Still, greater support is needed for this endeavor to continue and tap the storytelling and filmmaking potentials of Mindanaoans.

Level Up

This is what the Film Development Council of the Philippines (FDCP) through its coordinator Peter Philip Lat would want to explore with the local filmmakers.

“The problem with filmmakers here is they do not know how to market their films,” he said. As in any endeavor, marketing holds the key to sustainability. Otherwise, the industry will remain as a hobby whose audience is limited to the number of days the festival runs.

Next year, he said, FDCP intends to bring in film people who can teach the marketing, but most importantly story-telling.

“Indie film is often associated with sex, gore, because that’s easier to put together,” Lat said.

FDCP is also bringing in multi-awarded indie filmmaker Brillante Mendoza to reach out to those interested in filmmaking.

Both Alama and Bantayan concurred that many locally produced indie films are into sex and gore, and very few really are able to tap the heartwarming stories of Mindanao.
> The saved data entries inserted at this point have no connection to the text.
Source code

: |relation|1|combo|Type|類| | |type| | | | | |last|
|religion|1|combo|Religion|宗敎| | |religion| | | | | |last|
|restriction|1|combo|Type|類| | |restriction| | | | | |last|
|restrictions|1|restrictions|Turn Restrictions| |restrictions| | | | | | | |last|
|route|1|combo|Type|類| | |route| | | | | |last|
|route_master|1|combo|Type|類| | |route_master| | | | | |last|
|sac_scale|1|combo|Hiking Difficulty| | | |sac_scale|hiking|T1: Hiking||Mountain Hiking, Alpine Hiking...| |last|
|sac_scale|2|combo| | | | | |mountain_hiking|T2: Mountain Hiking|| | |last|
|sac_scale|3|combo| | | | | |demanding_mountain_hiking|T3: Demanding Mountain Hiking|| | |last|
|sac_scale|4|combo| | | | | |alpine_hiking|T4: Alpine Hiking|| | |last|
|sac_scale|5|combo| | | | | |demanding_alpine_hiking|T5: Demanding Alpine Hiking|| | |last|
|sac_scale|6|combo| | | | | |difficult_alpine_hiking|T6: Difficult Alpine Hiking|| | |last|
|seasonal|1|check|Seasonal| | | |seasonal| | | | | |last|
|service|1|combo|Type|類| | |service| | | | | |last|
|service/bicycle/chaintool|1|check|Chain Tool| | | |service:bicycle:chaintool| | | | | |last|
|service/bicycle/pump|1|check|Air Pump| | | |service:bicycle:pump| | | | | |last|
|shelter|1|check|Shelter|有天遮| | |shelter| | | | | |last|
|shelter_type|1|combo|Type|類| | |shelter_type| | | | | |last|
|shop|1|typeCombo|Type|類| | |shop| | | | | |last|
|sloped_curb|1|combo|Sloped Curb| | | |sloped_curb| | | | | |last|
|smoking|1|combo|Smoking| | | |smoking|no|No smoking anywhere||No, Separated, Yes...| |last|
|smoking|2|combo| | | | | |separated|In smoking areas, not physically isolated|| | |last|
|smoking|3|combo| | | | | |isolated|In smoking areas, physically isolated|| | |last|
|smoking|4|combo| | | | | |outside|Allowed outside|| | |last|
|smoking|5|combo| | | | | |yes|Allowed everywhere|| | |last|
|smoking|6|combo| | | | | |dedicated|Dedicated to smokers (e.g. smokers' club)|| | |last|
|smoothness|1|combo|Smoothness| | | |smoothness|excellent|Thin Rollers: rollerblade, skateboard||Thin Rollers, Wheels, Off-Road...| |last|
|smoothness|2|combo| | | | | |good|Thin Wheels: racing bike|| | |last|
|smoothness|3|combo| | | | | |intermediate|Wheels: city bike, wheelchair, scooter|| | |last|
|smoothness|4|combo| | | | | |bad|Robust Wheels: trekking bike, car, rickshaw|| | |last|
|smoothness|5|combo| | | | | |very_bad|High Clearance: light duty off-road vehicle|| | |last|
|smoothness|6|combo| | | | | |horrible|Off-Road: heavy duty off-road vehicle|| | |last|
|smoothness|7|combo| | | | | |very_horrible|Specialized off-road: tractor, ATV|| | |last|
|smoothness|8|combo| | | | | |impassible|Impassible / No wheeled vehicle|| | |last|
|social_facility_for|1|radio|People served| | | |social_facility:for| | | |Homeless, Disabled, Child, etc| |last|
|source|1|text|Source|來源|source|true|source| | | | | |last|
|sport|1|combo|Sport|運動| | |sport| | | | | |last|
But the few who do are showing great potentials.

Just last week, Davao filmmaker Arnel Mardoquio bagged five awards in the Cinema One Originals Digital Film Festival held last November 16 at the ABS-CBN Dolphy Theater in Quezon City.

His latest film, “Riddles of my Homecoming,” got the Best Director, in the Currents Category of the awards ceremony, Best Music for fellow Dabawenya Gauss Obenza, the Best Production Design, Best Cinematography, and the Jury Award.

Fellow Dabawenyo filmmaker Sherad Anthony Sanchez won Best Film in CinemaOne in 2006 for his “Huling Balyan ng Buhi,” and in 2008 for his “Imburnal.”

More in Store

This year’s Mindanao Film Festival will banner the theme “style nato” to celebrate the diverse filming styles of its regional filmmakers and as part of the theme, this will be the first time MFF will be opening an animation category, Alama said.

Despite the hurdles the MFF has to go through to organize the festival every year, the movers of this industry get their pats on the backs when given due recognition.

“In 2011 NCCA chose Davao to host its Cinemarehiyon Film Festival -- which is a showcase of different regional films, the first venue outside Manila -- to recognize the MFTDFI efforts particularly in holding MFF which resulted in Davao having one of the most active regional film movements in the country,” Alama said.

The complete list of films and the scheduled showing will be announced later as the MFTDFI is still finalizing the activity.

Its opening film, on December 4 at 8 p.m., Gaisano Mall Cinema 5, will be a classic that seems like an echo of present-day events: The Moises Padilla Story directed by Gerardo de Leon, released in 1961 with Leopoldo Salcedo and Joseph Estrada as lead stars.

The story revolves around the rule of Governor Rafael Lacson in the early 1950s in Negros Occidental during which a principled Negrense, Moises Padilla decided to stand up against the governor’s tyranny. He challenged Lacson in the political arena and ended up being tortured and killed by the Governor's private army, an event which eventually led to the warlord's downfall.